**Required work**
Repeat precisely the span of lines below that opens with the line containing "nose: (149, 221)" and closes with the line containing "left eye: (60, 116)", both included.

Start of Block

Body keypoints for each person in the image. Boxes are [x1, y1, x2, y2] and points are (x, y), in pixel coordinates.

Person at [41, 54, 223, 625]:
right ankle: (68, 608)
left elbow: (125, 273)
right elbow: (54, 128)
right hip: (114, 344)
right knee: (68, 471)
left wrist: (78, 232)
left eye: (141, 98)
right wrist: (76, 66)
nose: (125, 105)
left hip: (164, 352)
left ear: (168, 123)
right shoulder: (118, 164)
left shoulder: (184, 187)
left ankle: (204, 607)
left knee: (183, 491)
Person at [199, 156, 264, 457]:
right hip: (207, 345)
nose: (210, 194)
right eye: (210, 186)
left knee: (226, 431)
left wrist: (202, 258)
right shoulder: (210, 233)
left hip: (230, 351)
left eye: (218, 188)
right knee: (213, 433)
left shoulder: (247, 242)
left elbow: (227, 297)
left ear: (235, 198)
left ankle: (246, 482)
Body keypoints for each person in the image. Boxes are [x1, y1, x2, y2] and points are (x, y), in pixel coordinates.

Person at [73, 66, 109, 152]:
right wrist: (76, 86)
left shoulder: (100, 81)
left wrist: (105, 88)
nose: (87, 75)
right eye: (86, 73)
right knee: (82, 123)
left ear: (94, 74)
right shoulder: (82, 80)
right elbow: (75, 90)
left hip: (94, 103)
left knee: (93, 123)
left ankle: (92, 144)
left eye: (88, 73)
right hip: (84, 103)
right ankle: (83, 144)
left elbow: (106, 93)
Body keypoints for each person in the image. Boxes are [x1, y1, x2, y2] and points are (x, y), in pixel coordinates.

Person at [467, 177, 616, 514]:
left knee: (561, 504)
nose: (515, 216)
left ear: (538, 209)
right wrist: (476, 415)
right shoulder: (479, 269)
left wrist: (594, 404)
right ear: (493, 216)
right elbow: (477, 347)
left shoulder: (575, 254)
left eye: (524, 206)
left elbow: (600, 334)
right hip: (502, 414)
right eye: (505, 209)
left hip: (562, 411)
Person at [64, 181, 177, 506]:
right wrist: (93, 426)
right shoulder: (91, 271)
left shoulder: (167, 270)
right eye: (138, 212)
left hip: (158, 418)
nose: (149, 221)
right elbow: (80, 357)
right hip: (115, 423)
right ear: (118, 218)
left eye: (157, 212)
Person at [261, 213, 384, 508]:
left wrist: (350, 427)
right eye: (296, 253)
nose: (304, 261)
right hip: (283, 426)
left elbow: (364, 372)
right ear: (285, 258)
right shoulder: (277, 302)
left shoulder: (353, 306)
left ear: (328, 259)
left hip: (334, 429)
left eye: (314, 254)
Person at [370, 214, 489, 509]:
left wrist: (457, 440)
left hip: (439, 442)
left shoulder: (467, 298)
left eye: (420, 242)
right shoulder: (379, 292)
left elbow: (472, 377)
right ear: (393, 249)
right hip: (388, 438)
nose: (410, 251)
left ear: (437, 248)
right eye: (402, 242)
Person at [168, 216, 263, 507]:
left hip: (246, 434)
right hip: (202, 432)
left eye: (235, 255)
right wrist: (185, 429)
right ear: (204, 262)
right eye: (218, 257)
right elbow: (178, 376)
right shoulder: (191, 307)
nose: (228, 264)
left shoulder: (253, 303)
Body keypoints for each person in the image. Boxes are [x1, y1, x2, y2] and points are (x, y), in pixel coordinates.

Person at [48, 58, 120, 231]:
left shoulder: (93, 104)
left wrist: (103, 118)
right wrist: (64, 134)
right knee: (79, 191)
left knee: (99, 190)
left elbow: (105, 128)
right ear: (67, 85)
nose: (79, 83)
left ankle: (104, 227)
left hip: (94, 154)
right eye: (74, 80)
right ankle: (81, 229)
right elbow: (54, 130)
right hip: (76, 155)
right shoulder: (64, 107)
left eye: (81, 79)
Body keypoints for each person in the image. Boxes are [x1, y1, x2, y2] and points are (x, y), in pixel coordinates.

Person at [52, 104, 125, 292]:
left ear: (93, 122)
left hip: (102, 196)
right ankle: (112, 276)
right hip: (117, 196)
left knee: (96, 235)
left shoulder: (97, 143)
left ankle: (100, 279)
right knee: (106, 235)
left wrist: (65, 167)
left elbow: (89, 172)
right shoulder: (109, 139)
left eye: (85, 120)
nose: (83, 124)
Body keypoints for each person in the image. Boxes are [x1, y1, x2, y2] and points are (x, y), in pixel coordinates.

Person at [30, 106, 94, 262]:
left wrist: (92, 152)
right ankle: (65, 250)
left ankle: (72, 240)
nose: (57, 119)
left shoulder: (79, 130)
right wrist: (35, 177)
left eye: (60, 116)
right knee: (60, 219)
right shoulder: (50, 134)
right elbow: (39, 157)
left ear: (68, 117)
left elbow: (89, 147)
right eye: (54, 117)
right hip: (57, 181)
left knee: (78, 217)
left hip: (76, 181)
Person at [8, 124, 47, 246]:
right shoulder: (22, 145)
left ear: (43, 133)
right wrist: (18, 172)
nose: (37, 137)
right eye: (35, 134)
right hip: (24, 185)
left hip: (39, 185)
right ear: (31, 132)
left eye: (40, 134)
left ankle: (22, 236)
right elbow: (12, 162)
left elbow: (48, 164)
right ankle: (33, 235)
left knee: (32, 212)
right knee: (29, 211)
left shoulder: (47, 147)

End of Block
Start of Block

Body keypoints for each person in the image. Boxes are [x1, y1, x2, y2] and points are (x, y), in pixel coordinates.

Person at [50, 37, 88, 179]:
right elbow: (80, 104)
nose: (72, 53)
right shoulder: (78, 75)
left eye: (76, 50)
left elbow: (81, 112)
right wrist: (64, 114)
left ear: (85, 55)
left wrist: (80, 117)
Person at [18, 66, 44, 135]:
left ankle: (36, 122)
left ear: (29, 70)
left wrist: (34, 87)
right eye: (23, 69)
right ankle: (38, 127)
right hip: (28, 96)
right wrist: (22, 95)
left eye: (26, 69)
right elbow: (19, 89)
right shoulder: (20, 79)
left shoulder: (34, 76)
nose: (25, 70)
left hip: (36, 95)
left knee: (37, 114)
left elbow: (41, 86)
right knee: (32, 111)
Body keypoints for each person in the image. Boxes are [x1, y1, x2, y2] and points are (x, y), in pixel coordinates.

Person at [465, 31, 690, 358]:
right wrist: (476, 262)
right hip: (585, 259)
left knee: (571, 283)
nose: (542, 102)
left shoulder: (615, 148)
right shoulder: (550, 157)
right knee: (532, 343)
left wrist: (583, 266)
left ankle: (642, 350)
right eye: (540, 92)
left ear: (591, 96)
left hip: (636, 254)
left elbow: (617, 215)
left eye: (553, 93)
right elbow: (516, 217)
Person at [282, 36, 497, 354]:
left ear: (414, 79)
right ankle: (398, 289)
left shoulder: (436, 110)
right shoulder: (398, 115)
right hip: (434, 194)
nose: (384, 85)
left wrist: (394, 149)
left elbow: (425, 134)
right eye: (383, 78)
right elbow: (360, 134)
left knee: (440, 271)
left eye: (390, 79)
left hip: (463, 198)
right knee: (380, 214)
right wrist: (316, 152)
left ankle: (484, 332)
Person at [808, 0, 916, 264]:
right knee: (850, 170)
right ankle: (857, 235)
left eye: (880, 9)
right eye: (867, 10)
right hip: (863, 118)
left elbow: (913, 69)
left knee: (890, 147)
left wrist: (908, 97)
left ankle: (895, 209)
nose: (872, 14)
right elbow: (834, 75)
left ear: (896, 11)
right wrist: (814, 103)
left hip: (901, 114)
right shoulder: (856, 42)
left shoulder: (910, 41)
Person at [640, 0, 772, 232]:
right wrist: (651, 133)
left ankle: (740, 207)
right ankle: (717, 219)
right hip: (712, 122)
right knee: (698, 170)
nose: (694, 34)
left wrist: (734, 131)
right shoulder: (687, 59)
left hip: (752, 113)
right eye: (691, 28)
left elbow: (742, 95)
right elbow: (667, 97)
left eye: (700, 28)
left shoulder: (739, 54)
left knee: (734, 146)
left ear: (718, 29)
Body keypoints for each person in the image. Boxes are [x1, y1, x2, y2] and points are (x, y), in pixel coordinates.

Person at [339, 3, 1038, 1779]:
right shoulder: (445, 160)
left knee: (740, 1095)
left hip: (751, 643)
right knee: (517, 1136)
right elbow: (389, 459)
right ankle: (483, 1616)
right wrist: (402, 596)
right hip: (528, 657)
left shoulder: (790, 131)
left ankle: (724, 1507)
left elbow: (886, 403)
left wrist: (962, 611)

End of Block

**Answer**
nose: (149, 221)
right elbow: (80, 357)
right hip: (115, 423)
right ear: (118, 218)
left eye: (157, 212)
Person at [261, 213, 384, 508]:
left wrist: (350, 427)
right eye: (296, 253)
nose: (304, 261)
right hip: (283, 426)
left elbow: (364, 372)
right ear: (285, 258)
right shoulder: (277, 302)
left shoulder: (353, 306)
left ear: (328, 259)
left hip: (334, 429)
left eye: (314, 254)
Person at [370, 214, 489, 509]:
left wrist: (457, 440)
left hip: (439, 442)
left shoulder: (467, 298)
left eye: (420, 242)
right shoulder: (379, 292)
left elbow: (472, 377)
right ear: (393, 249)
right hip: (388, 438)
nose: (410, 251)
left ear: (437, 248)
right eye: (402, 242)
Person at [168, 216, 263, 507]:
left hip: (246, 434)
right hip: (202, 432)
left eye: (235, 255)
right wrist: (185, 429)
right ear: (204, 262)
right eye: (218, 257)
right elbow: (178, 376)
right shoulder: (191, 307)
nose: (228, 264)
left shoulder: (253, 303)
Body keypoints for each person in the image. Boxes are [x1, y1, x2, y2] and points are (x, y), in pixel coordinates.

Person at [48, 58, 120, 231]:
left shoulder: (93, 104)
left wrist: (103, 118)
right wrist: (64, 134)
right knee: (79, 191)
left knee: (99, 190)
left elbow: (105, 128)
right ear: (67, 85)
nose: (79, 83)
left ankle: (104, 227)
left hip: (94, 154)
right eye: (74, 80)
right ankle: (81, 229)
right elbow: (54, 130)
right hip: (76, 155)
right shoulder: (64, 107)
left eye: (81, 79)
Body keypoints for each person in the image. Boxes are [x1, y1, x2, y2] and points are (x, y), in pixel coordinates.

Person at [52, 104, 125, 292]:
left ear: (93, 122)
left hip: (102, 196)
right ankle: (112, 276)
right hip: (117, 196)
left knee: (96, 235)
left shoulder: (97, 143)
left ankle: (100, 279)
right knee: (106, 235)
left wrist: (65, 167)
left elbow: (89, 172)
right shoulder: (109, 139)
left eye: (85, 120)
nose: (83, 124)
Body keypoints for each person in the image. Boxes are [x1, y1, x2, y2] and points are (x, y), in pixel coordinates.

Person at [30, 106, 94, 262]:
left wrist: (92, 152)
right ankle: (65, 250)
left ankle: (72, 240)
nose: (57, 119)
left shoulder: (79, 130)
right wrist: (35, 177)
left eye: (60, 116)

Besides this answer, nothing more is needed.